Monitoring Release Logs at Adyen

Feature Extraction and Anomaly Detection

More Info
expand_more

Abstract

Monitoring the release logs of modern online software is a challenging topic because of the enormous amount of release logs and the complicated release process. The goal of this thesis is to develop a pipeline that can monitor the release logs and find anomalous logs, automating this step with anomaly detection and reducing the required manual effort. We improve the pipeline from the recent work of Microsoft, enabling it to monitor logs with different severity levels and extremely long sequences.

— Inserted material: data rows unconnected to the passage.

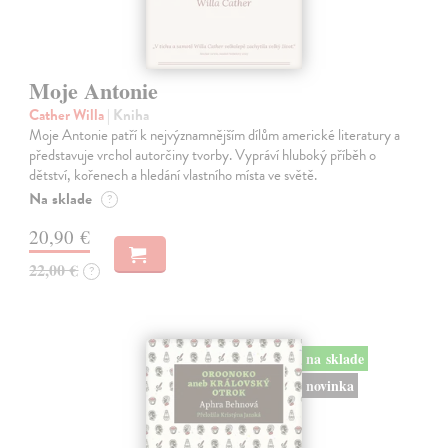
Moje Antonie
Cather Willa
| Kniha
Moje Antonie patří k nejvýznamnějším dílům americké literatury a
představuje vrchol autorčiny tvorby. Vypráví hluboký příběh o
dětství, kořenech a hledání vlastního místa ve světě.
Na sklade
?
20,90 €
22,00 €
?
na sklade
novinka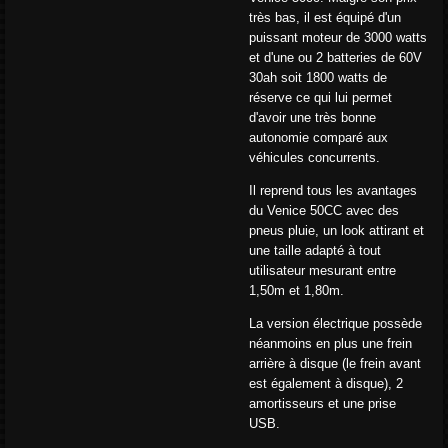
très bas, il est équipé d'un
puissant moteur de 3000 watts
et d'une ou 2 batteries de 60V
30ah soit 1800 watts de
réserve ce qui lui permet
d'avoir une très bonne
autonomie comparé aux
véhicules concurrents.
Il reprend tous les avantages
du Venice 50CC avec des
pneus pluie, un look attirant et
une taille adapté à tout
utilisateur mesurant entre
1,50m et 1,80m.
La version électrique possède
néanmoins en plus une frein
arrière à disque (le frein avant
est également à disque), 2
amortisseurs et une prise
USB.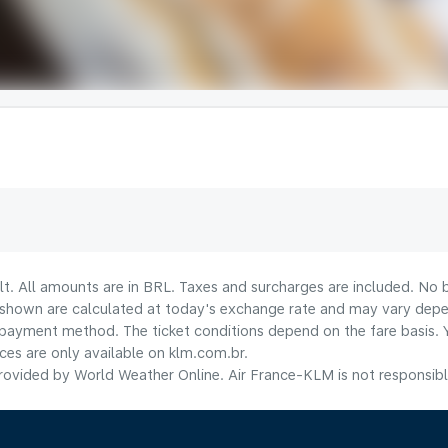
lt. All amounts are in BRL. Taxes and surcharges are included. No b
shown are calculated at today's exchange rate and may vary dependi
payment method.​ The ticket conditions depend on the fare basis. 
ices are only available on klm.com.br.
ovided by World Weather Online. Air France-KLM is not responsible f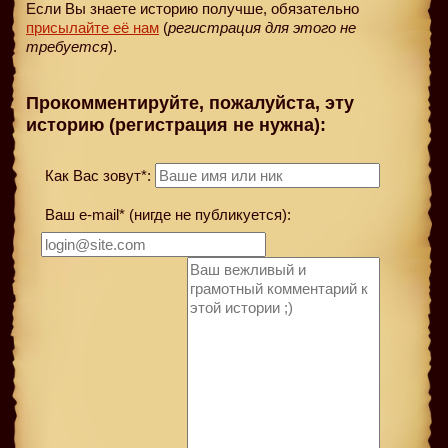
Если Вы знаете историю получше, обязательно
присылайте её нам
(
регистрация для этого не
требуется
).
Прокомментируйте, пожалуйста, эту
историю (регистрация не нужна):
Как Вас зовут*:
Ваш e-mail* (нигде не публикуется):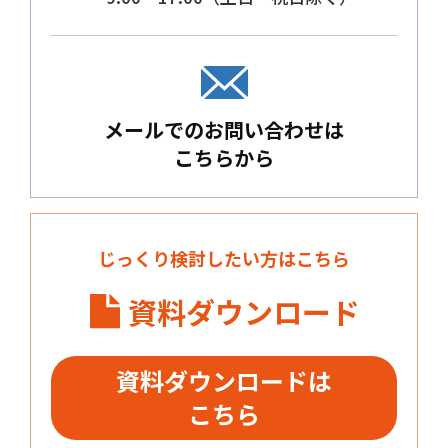
メールでのお問い合わせは
こちらから
じっくり検討したい方はこちら
資料ダウンロード
資料ダウンロードは
こちら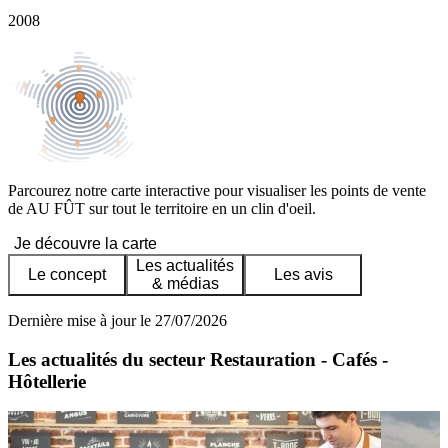
2008
Parcourez notre carte interactive pour visualiser les points de vente
de AU FÛT sur tout le territoire en un clin d'oeil.
Je découvre la carte
Les actualités
Le concept
Les avis
& médias
Dernière mise à jour le 27/07/2026
Les actualités du secteur Restauration - Cafés -
Hôtellerie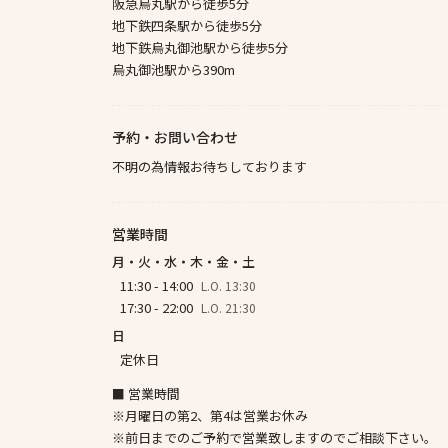
阪急烏丸駅から徒歩5分
地下鉄四条駅から徒歩5分
地下鉄烏丸御池駅から徒歩5分
烏丸御池駅から390m
予約・お問い合わせ
不明の為情報お待ちしております
営業時間
月・火・水・木・金・土
11:30 - 14:00
L.O. 13:30
17:30 - 22:00
L.O. 21:30
日
定休日
■ 営業時間
※月曜日の第2、第4は営業お休み
※前日までのご予約で営業致しますのでご相談下さい。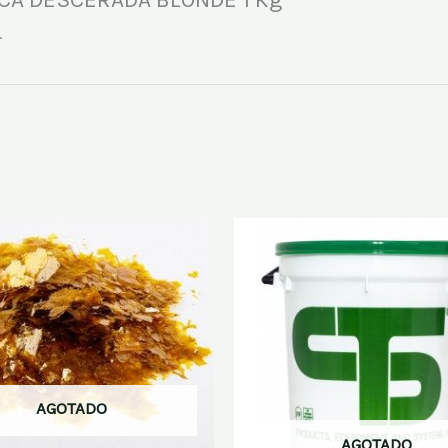
.
AGOTADO
AGOTADO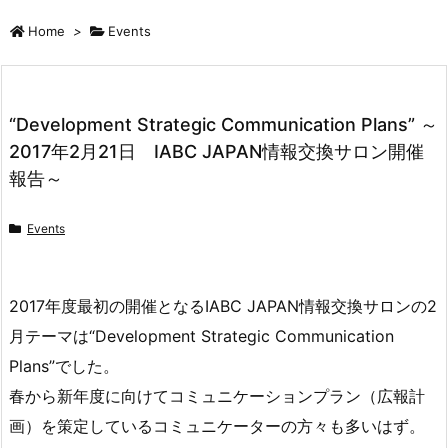
Home
>
Events
“Development Strategic Communication Plans” ～
2017年2月21日 IABC JAPAN情報交換サロン開催
報告～
Events
2017年度最初の開催となるIABC JAPAN情報交換サロンの2
月テーマは“Development Strategic Communication
Plans”でした。
春から新年度に向けてコミュニケーションプラン（広報計
画）を策定しているコミュニケーターの方々も多いはず。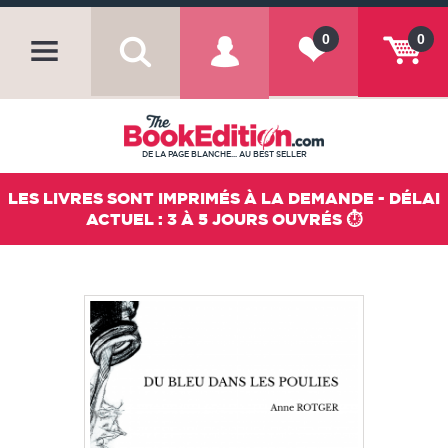
0
0
DE LA PAGE BLANCHE... AU BEST SELLER
LES LIVRES SONT IMPRIMÉS À LA DEMANDE - DÉLAI
ACTUEL : 3 À 5 JOURS OUVRÉS ⏱️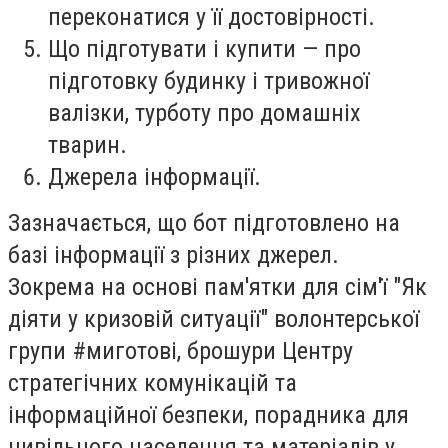
переконатися у її достовірності.
Що підготувати і купити — про
підготовку будинку і тривожної
валізки, турботу про домашніх
тварин.
Джерела інформації.
Зазначається, що бот підготовлено на
базі інформації з різних джерел.
Зокрема на основі пам'ятки для сім'ї "Як
діяти у кризовій ситуації" волонтерської
групи #миготові, брошури Центру
стратегічних комунікацій та
інформаційної безпеки, порадника для
цивільного населення та матеріалів у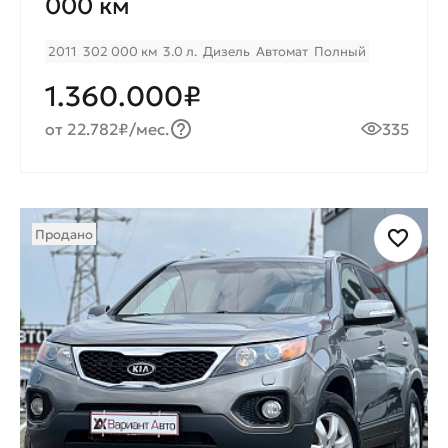
000 км
2011
302 000 км
3.0 л.
Дизель
Автомат
Полный
1.360.000₽
от 22.782₽/мес.
335
Продано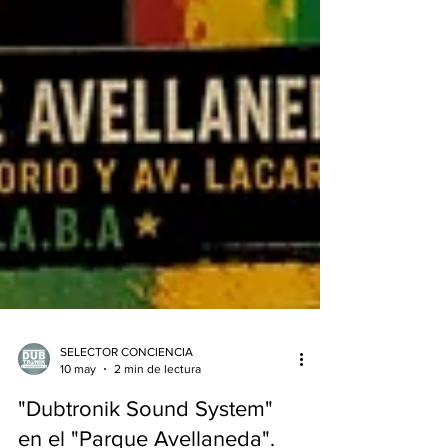
SELECTOR CONCIENCIA
10 may
2 min de lectura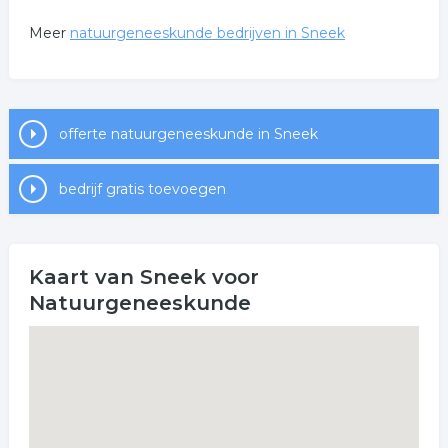
Meer
natuurgeneeskunde bedrijven in Sneek
offerte natuurgeneeskunde in Sneek
bedrijf gratis toevoegen
Kaart van Sneek voor
Natuurgeneeskunde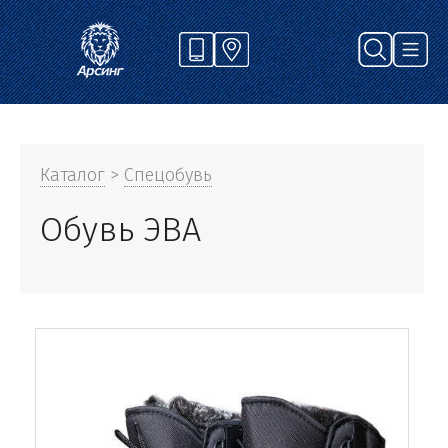
Каталог
>
Спецобувь
Обувь ЭВА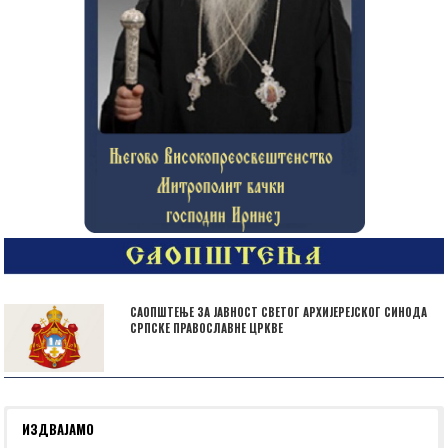
САОПШТЕЊЕ ЗА ЈАВНОСТ СВЕТОГ АРХИЈЕРЕЈСКОГ СИНОДА
СРПСКЕ ПРАВОСЛАВНЕ ЦРКВЕ
ИЗДВАЈАМО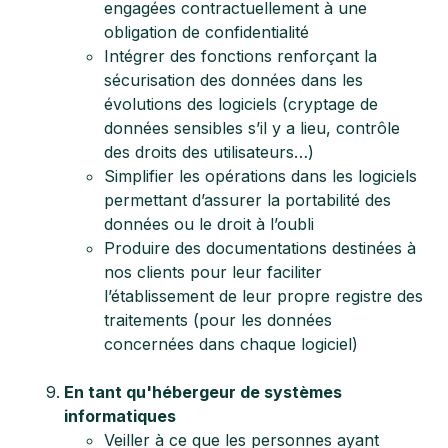
engagées contractuellement à une
obligation de confidentialité
Intégrer des fonctions renforçant la
sécurisation des données dans les
évolutions des logiciels (cryptage de
données sensibles s’il y a lieu, contrôle
des droits des utilisateurs…)
Simplifier les opérations dans les logiciels
permettant d’assurer la portabilité des
données ou le droit à l’oubli
Produire des documentations destinées à
nos clients pour leur faciliter
l’établissement de leur propre registre des
traitements (pour les données
concernées dans chaque logiciel)
En tant qu'hébergeur de systèmes
informatiques
Veiller à ce que les personnes ayant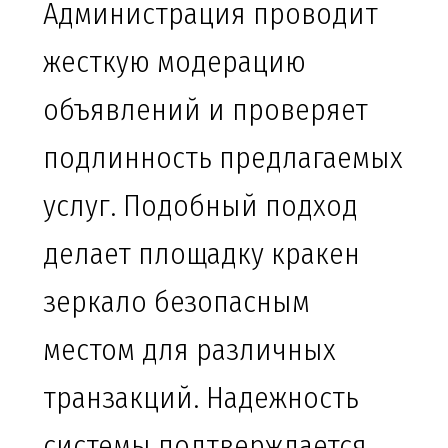
Администрация проводит
жесткую модерацию
объявлений и проверяет
подлинность предлагаемых
услуг. Подобный подход
делает площадку кракен
зеркало безопасным
местом для различных
транзакций. Надежность
системы подтверждается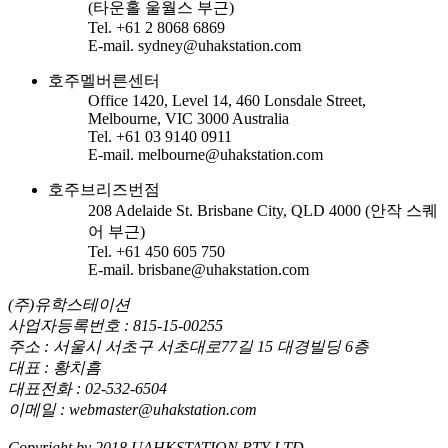
(타운홀 울월스 부근)
Tel. +61 2 8068 6869
E-mail. sydney@uhakstation.com
호주멜버른센터
Office 1420, Level 14, 460 Lonsdale Street,
Melbourne, VIC 3000 Australia
Tel. +61 03 9140 0911
E-mail. melbourne@uhakstation.com
호주브리즈번점
208 Adelaide St. Brisbane City, QLD 4000 (안작 스퀘
어 부근)
Tel. +61 450 605 750
E-mail. brisbane@uhakstation.com
(주)유학스테이션
사업자등록번호 : 815-15-00255
주소 : 서울시 서초구 서초대로77길 15 대경빌딩 6층
대표 : 황치흠
대표전화 : 02-532-6504
이메일 : webmaster@uhakstation.com
Copyright by 2018 UAHKSTATION PTY LTD.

We first use IPLoM and its reconciling step for raw logs to obtain log events and then use log event sets, a simplified version of log sequences, for anomaly detection. The outlier scores of log event sets are calculated using anomaly detection algorithms, and those with an outlier score higher than the threshold are clustered to reduce the number of output. In the final output result, we propose two ranking functions to sort the potential anomalous clusters and only show the top 10 results. Another complementary step beside anomaly detection is designed to capture recurrent anomalies in known clusters that have seen before. By finding the optimal parameters for hierarchical clustering, nearest neighbor distance, and LOF, we test the performance of pipeline on Adyen log data and make our suggestions. Finally, we also test the robustness of the pipeline with two types of artificial data sets.